PROVIDED RECORDS below:
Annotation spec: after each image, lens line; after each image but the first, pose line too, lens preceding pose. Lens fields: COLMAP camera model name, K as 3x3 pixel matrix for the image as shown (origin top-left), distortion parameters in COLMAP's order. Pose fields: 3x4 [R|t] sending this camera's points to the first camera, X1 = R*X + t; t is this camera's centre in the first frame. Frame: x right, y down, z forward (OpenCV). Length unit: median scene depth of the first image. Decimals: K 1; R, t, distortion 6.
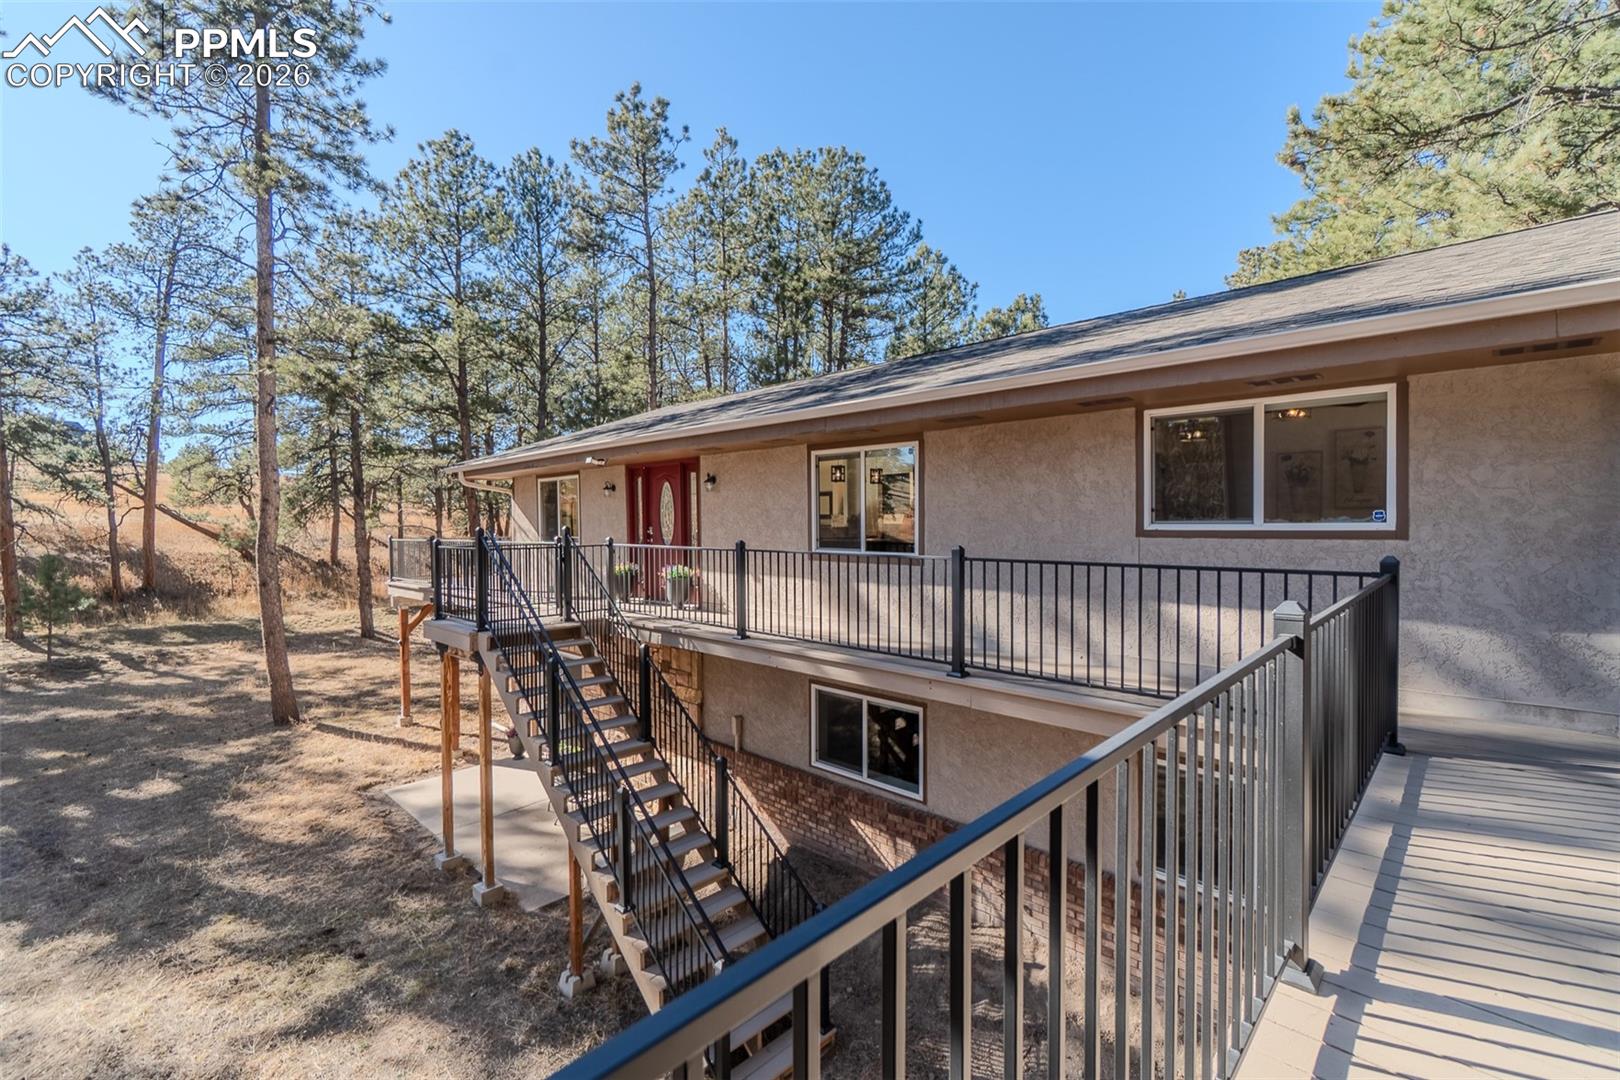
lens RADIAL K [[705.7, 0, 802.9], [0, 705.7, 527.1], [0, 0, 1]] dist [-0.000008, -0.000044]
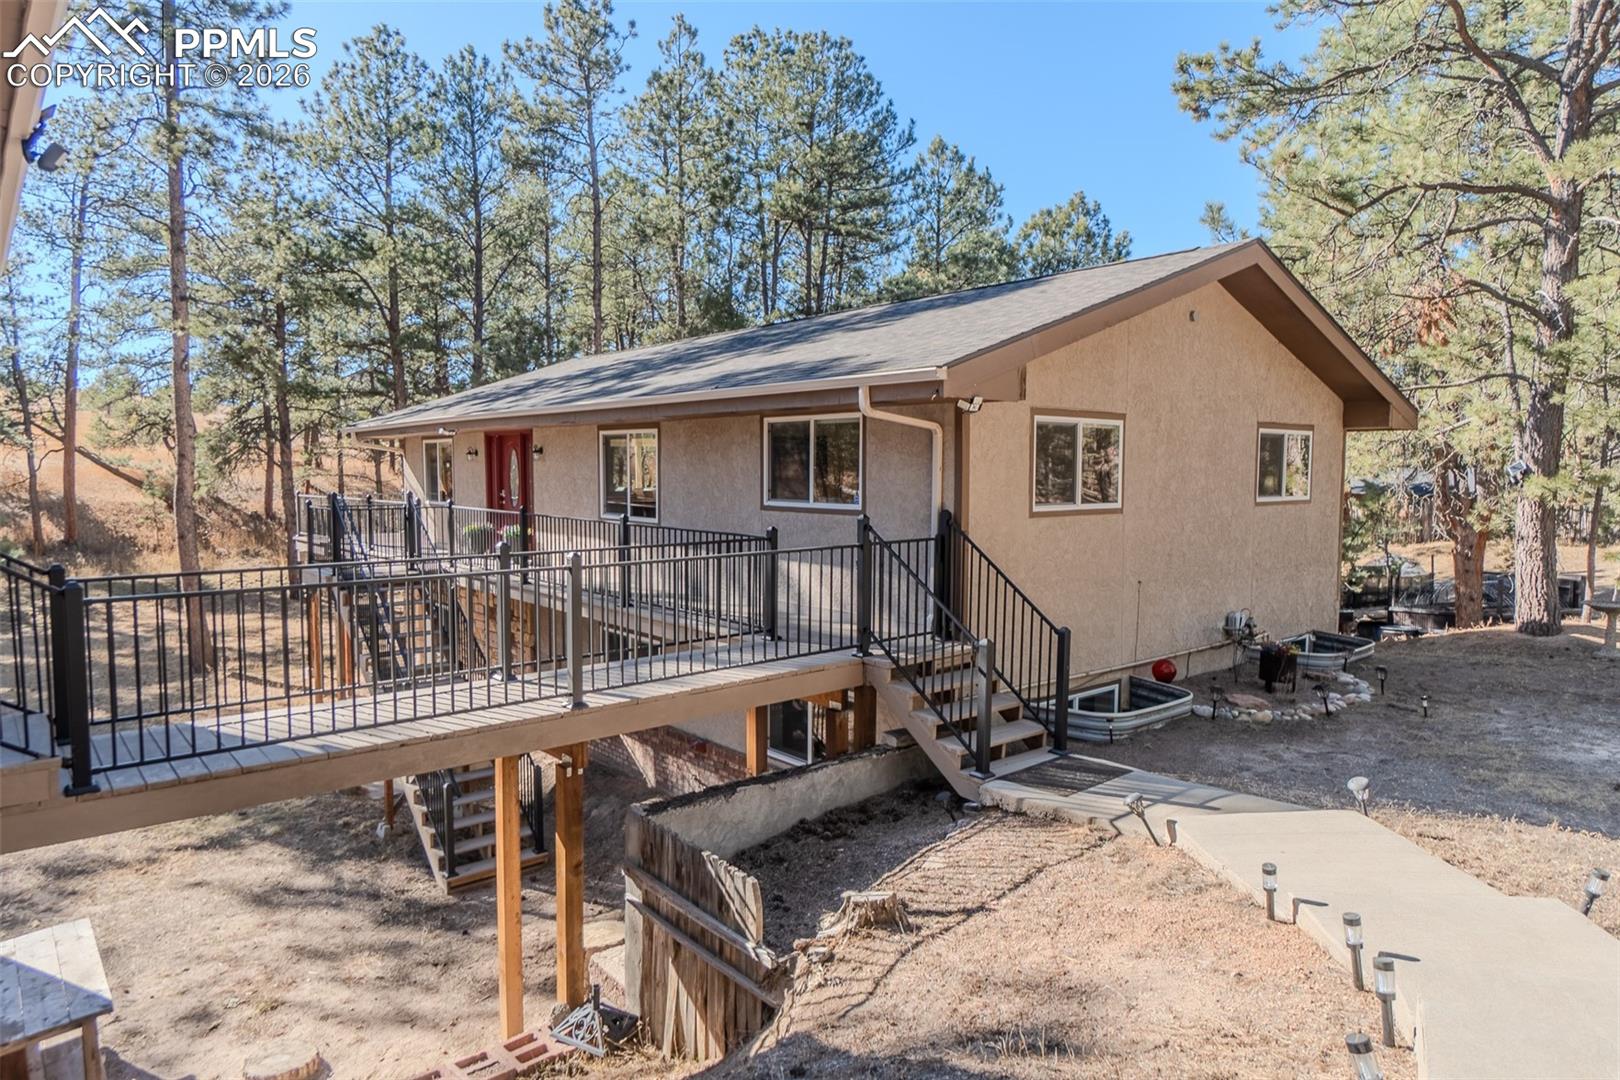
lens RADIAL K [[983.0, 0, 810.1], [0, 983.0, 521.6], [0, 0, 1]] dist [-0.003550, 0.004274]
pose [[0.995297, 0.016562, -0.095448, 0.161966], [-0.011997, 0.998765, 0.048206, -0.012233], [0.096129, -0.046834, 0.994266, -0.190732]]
End of PROVIDED RECORDS.
PROVIDED RECORDS below:
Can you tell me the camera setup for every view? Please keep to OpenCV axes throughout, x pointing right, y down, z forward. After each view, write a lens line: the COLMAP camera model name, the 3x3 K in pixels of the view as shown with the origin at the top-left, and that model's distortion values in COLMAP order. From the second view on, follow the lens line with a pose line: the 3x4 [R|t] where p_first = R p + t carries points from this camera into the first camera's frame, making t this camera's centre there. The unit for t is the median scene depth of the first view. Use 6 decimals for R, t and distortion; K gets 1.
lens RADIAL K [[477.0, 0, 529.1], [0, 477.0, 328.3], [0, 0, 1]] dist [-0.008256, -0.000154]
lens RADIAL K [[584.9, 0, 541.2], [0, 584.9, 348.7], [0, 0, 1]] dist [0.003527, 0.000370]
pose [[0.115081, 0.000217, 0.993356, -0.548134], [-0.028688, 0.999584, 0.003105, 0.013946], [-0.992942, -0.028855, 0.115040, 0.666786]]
End of PROVIDED RECORDS.
AIM OF THE EXERCISE:
Reproduce the material from the line with "Annotation spec: after" to the line with "dist [-0.003550, 0.004274]", swapping "preceding" for "ahead of" and changing nothing else. Omit the pictures.

SOLUTION:
Annotation spec: after each image, lens line; after each image but the first, pose line too, lens ahead of pose. Lens fields: COLMAP camera model name, K as 3x3 pixel matrix for the image as shown (origin top-left), distortion parameters in COLMAP's order. Pose fields: 3x4 [R|t] sending this camera's points to the first camera, X1 = R*X + t; t is this camera's centre in the first frame. Frame: x right, y down, z forward (OpenCV). Length unit: median scene depth of the first image. Decimals: K 1; R, t, distortion 6.
lens RADIAL K [[705.7, 0, 802.9], [0, 705.7, 527.1], [0, 0, 1]] dist [-0.000008, -0.000044]
lens RADIAL K [[983.0, 0, 810.1], [0, 983.0, 521.6], [0, 0, 1]] dist [-0.003550, 0.004274]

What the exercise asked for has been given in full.